La enseñanza es una acción parcialmente concluida. Sus características exigen que se tome muy en serio esta característica y que en consecuencia se pregunte cómo controla el docente al final del trayecto si ha alcanzado los objetivos que se fijó y qué medios utiliza durante el trayecto para verificar el progreso de los aprendizajes y para “verificar el tiro”.
La evaluación formativa nos permite estudiar la distancia entre lo que se quiere hacer y lo que realmente se hace.
La evaluación formativa sería una regulación intencional cuya mirada sería estimar el camino ya recorrido por cada alumno y, simultáneamente, el que resta por recorrer, a los fines de intervenir para optimizar los procesos de aprendizaje en curso.
“Más vale prevenir que curar”.
Históricamente la idea de evaluación formativa se ha desarrollado dentro de una lógica de a posteriori. Debemos “resecar” la idea de remediar y sus connotaciones ortopédicas o curativas, considerando que la evaluación formativa forma parte de las regulaciones del aprendizaje.
Los modos de remediar los problemas de aprendizaje siguen estando en el orden de la reacción, de la retroacción al cabo de una o varias secuencias de aprendizaje.
Frente a esto se pueden plantear las regulaciones interactivas que sobrevienen a lo largo de todo el proceso de aprendizaje y las regulaciones preactivas que sobrevienen en el momento de comprometer al alumno en una situación didáctica nueva.

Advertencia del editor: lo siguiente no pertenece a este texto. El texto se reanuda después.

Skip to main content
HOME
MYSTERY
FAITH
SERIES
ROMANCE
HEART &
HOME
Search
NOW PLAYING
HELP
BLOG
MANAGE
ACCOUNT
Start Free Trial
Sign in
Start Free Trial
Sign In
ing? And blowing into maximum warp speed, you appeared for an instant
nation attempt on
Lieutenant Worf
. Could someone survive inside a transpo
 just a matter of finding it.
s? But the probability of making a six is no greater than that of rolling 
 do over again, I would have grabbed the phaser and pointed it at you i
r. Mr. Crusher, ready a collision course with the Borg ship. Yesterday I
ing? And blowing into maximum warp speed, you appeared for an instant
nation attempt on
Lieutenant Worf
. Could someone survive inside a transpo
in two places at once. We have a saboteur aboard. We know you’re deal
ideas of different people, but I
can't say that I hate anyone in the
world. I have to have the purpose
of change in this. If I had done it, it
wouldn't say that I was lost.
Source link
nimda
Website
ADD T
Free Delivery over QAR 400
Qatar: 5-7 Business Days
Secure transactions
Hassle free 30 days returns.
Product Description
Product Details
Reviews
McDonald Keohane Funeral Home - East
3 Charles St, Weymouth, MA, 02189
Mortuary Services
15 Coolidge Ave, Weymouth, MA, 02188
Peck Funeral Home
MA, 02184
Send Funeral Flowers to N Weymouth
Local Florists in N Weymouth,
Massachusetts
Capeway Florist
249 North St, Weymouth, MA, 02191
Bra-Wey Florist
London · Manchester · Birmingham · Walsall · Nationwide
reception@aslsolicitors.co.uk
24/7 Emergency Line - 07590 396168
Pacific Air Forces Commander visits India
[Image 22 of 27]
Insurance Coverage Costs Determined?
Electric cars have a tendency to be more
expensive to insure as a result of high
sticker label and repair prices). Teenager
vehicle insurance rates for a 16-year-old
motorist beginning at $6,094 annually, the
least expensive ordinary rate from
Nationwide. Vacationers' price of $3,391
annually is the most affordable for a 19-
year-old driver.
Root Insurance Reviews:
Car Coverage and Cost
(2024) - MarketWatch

Es importante concebir a la didáctica como un dispositivo de regulación que rompe con una distinción clásica entre un momento de enseñanza y uno de regulación.
En un primer momento el docente pone a trabajar a los alumnos sobre la base de una hipótesis didáctica “optimista”. En un segundo momento el docente se aplica a corregir y diferenciar esa primera acción interviniendo en los alumnos en dificultades.

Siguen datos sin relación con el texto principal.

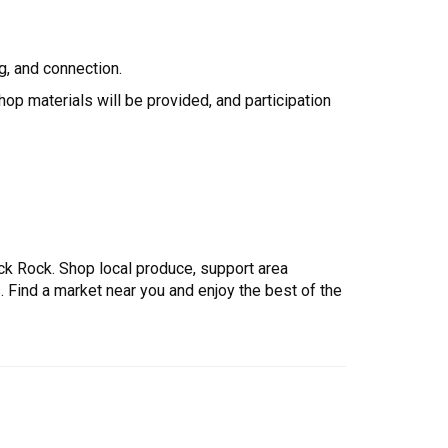
ng, and connection.
op materials will be provided, and participation
ck Rock. Shop local produce, support area
ind a market near you and enjoy the best of the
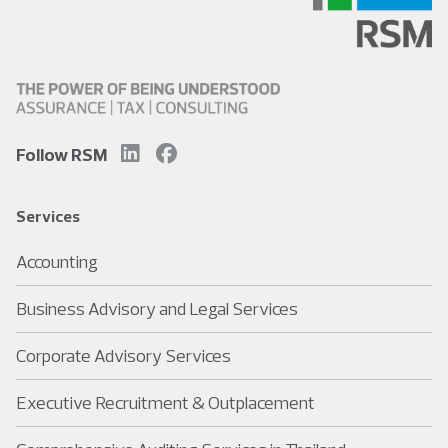
Follow RSM
Services
Accounting
Business Advisory and Legal Services
Corporate Advisory Services
Executive Recruitment & Outplacement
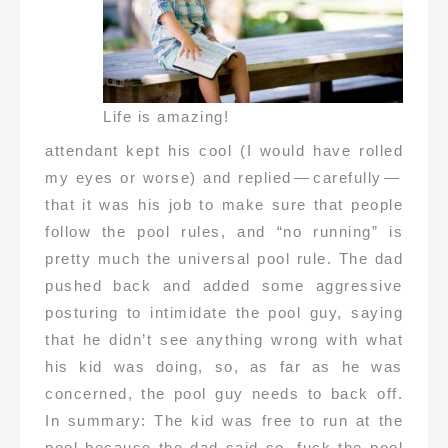
Life is amazing!
attendant kept his cool (I would have rolled
my eyes or worse) and replied — carefully —
that it was his job to make sure that people
follow the pool rules, and “no running” is
pretty much the universal pool rule. The dad
pushed back and added some aggressive
posturing to intimidate the pool guy, saying
that he didn’t see anything wrong with what
his kid was doing, so, as far as he was
concerned, the pool guy needs to back off.
In summary: The kid was free to run at the
pool because the dad said so, fuck the pool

Indudablemente esta disociación conviene en algunas acciones técnicas basadas en una ciencia de referencia sólida y formalizada. Cuando se lanza un cohete, puede calcularse lo esencial de la trayectoria. Entonces, el cálculo funciona como una regulación anticipada.
La pedagogía aspira a ese modelo. Todo docente desearía creer que un proceso de enseñanza está “tan bien pensado” que anticipa los cuestionamientos del alumno, sus perplejidades, sus dudas, sus trayectorias, lo que debería permitir economizar cualquier regulación durante el curso del aprendizaje.
Además el discurso didáctico aún se coloca en el mundo de ficción en el que los alumnos quieren aprender, dominan los prerrequisitos necesarios y no oponen resistencia al genio del método.
Pero la realidad nos muestra otro fenómeno: la impotencia de las pedagogías para engendrar aprendizajes en la mayoría de los alumnos, ¡por lo menos en el momento en el que se imparte!
Por lo tanto no debe dejarse de lado lo esencial: el éxito de los aprendizajes se juega en la regulación continua y la corrección de los errores, más que en el genio del método.
Desde esta perspectiva la regulación no es un momento específico de la acción pedagógica sino un componente permanente.
Sólo cuando aseguramos que el alumno aprende podemos hablar de evaluación formativa. Esta interpretación refuerza que la evaluación en el desarrollo del currículo es una ocasión más de aprendizaje y no una interrupción del mismo ni un rendir de cuentas mecánico y rutinario de y sobre la información recibida y acumulada previamente.
El alumno debe aprender con ella y a través de ella merced a la información crítica y relevante que el docente, cuando evalúa, debe ofrecer al alumno con el ánimo de mejorar el propio trabajo o con la intención de mejorar el proceso educativo.
En esta función esencial, el ejercicio de la evaluación debe ser, ante todo, una garantía de éxito, no confirmación de un fracaso.
También debe ser un apoyo y un refuerzo en el proceso de aprendizaje, y que no sólo será beneficioso para quien aprende, sino que también lo será para quien enseña.
No hay nada malo en equivocarse. Lo malo está en nuestra reticencia a reexaminar nuestras creencias.